-- BEGIN --

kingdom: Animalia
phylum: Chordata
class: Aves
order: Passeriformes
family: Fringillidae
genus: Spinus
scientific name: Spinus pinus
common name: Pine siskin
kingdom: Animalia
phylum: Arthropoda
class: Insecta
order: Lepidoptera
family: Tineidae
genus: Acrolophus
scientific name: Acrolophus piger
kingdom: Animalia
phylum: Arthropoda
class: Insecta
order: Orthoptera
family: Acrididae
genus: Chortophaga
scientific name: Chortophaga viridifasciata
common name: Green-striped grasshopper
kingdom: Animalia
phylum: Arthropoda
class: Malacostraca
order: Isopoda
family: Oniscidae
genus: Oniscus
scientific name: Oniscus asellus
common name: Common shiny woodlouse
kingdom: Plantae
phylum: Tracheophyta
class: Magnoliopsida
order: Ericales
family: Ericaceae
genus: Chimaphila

-- END --

_Description of the task_:
Starting with the line that contains "genus: Oniscus" and going on through the end of the entries, give each line as one string in a JSON list, skipping any blank lines.

_Worked solution_:
[
  "genus: Oniscus",
  "scientific name: Oniscus asellus",
  "common name: Common shiny woodlouse",
  "kingdom: Plantae",
  "phylum: Tracheophyta",
  "class: Magnoliopsida",
  "order: Ericales",
  "family: Ericaceae",
  "genus: Chimaphila"
]